About this task
Copy everything from the beginning of the material down to the line containing "L'Unione europea", including that line, and keep every line identical to the original.
──────── Records for the task ────────
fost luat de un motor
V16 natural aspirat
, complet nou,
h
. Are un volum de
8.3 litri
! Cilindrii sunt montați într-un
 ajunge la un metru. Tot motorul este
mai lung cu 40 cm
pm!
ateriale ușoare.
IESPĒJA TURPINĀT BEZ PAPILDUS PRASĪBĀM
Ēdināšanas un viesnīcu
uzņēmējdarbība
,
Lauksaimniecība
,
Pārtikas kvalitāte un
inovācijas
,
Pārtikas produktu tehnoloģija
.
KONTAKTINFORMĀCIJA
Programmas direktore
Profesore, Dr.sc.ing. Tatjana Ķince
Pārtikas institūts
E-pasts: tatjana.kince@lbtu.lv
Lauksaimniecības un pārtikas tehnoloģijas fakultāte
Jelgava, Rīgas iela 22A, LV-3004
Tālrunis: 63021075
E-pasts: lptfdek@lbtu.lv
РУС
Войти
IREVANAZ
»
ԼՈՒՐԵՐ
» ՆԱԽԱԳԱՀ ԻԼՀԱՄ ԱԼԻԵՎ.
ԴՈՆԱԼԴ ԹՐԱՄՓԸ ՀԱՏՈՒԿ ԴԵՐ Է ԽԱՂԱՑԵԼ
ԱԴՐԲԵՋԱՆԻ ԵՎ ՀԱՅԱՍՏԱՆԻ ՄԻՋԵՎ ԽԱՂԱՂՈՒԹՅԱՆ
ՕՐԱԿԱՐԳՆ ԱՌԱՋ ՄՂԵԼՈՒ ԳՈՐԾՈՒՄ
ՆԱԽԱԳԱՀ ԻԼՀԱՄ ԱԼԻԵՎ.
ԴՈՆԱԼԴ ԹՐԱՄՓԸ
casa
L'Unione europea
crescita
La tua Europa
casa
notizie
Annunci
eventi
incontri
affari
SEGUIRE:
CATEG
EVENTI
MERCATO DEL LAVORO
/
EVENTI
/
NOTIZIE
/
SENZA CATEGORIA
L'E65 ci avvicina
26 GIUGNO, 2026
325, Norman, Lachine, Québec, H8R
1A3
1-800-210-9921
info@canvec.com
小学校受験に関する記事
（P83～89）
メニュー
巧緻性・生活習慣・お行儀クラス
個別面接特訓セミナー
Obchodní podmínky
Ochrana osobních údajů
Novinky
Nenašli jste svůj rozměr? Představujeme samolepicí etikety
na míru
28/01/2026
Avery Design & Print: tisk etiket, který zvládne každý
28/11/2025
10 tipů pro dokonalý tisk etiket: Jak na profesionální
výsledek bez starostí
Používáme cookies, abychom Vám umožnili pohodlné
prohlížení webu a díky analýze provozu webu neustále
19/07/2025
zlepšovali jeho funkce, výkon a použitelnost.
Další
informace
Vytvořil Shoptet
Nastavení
────────
Task output
fost luat de un motor
V16 natural aspirat
, complet nou,
h
. Are un volum de
8.3 litri
! Cilindrii sunt montați într-un
 ajunge la un metru. Tot motorul este
mai lung cu 40 cm
pm!
ateriale ușoare.
IESPĒJA TURPINĀT BEZ PAPILDUS PRASĪBĀM
Ēdināšanas un viesnīcu
uzņēmējdarbība
,
Lauksaimniecība
,
Pārtikas kvalitāte un
inovācijas
,
Pārtikas produktu tehnoloģija
.
KONTAKTINFORMĀCIJA
Programmas direktore
Profesore, Dr.sc.ing. Tatjana Ķince
Pārtikas institūts
E-pasts: tatjana.kince@lbtu.lv
Lauksaimniecības un pārtikas tehnoloģijas fakultāte
Jelgava, Rīgas iela 22A, LV-3004
Tālrunis: 63021075
E-pasts: lptfdek@lbtu.lv
РУС
Войти
IREVANAZ
»
ԼՈՒՐԵՐ
» ՆԱԽԱԳԱՀ ԻԼՀԱՄ ԱԼԻԵՎ.
ԴՈՆԱԼԴ ԹՐԱՄՓԸ ՀԱՏՈՒԿ ԴԵՐ Է ԽԱՂԱՑԵԼ
ԱԴՐԲԵՋԱՆԻ ԵՎ ՀԱՅԱՍՏԱՆԻ ՄԻՋԵՎ ԽԱՂԱՂՈՒԹՅԱՆ
ՕՐԱԿԱՐԳՆ ԱՌԱՋ ՄՂԵԼՈՒ ԳՈՐԾՈՒՄ
ՆԱԽԱԳԱՀ ԻԼՀԱՄ ԱԼԻԵՎ.
ԴՈՆԱԼԴ ԹՐԱՄՓԸ
casa
L'Unione europea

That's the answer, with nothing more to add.